= PROBLEM TO SOLVE =
Could you output every line of text in the data below word for word, leaving out the pictures?

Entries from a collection
## start
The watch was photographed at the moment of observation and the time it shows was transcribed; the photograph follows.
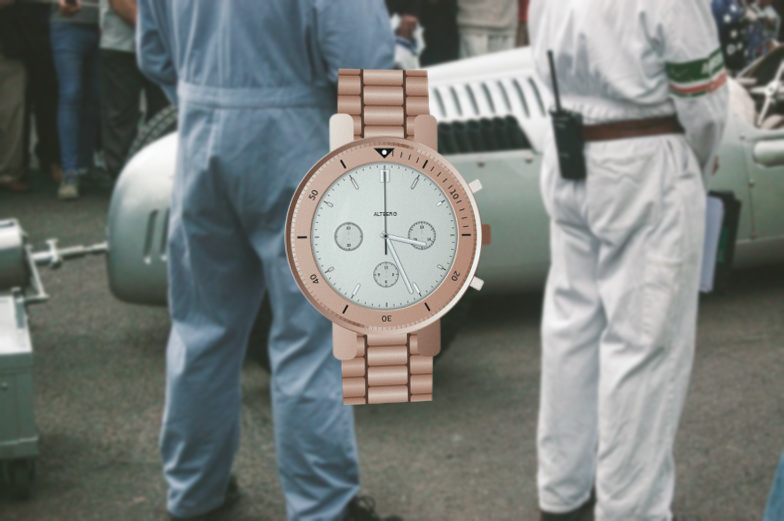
3:26
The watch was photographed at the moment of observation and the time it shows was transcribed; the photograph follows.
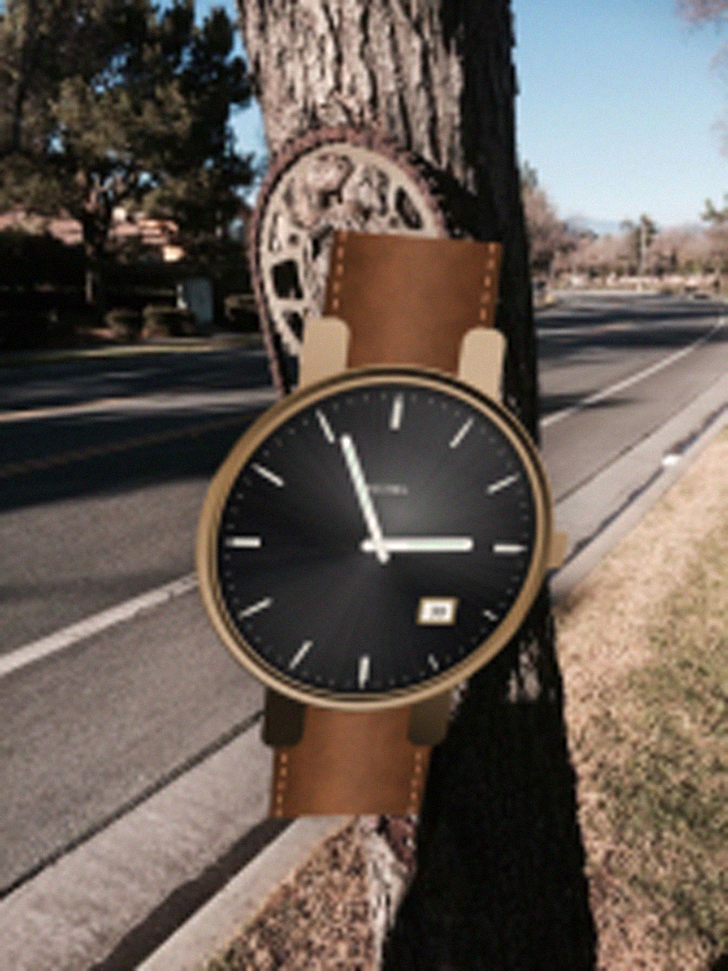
2:56
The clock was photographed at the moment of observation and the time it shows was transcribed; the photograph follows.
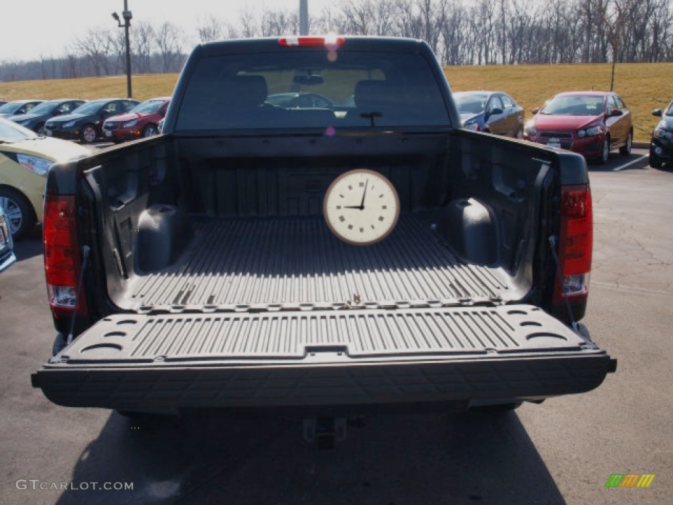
9:02
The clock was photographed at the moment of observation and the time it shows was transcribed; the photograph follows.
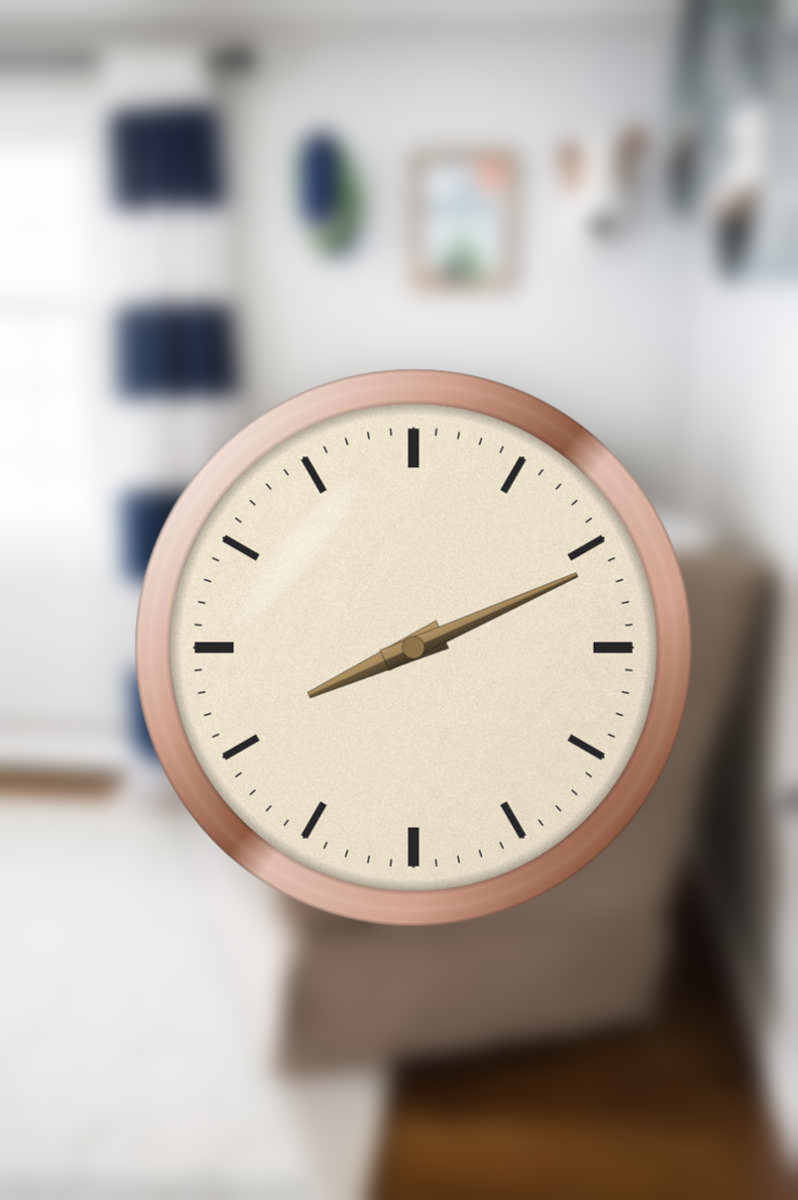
8:11
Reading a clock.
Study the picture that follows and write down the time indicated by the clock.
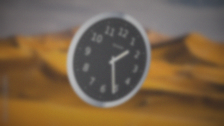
1:26
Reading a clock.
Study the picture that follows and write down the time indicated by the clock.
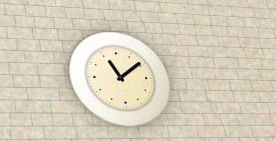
## end
= TASK RESULT =
The watch was photographed at the moment of observation and the time it shows was transcribed; the photograph follows.
3:26
The watch was photographed at the moment of observation and the time it shows was transcribed; the photograph follows.
2:56
The clock was photographed at the moment of observation and the time it shows was transcribed; the photograph follows.
9:02
The clock was photographed at the moment of observation and the time it shows was transcribed; the photograph follows.
8:11
Reading a clock.
Study the picture that follows and write down the time indicated by the clock.
1:26
Reading a clock.
Study the picture that follows and write down the time indicated by the clock.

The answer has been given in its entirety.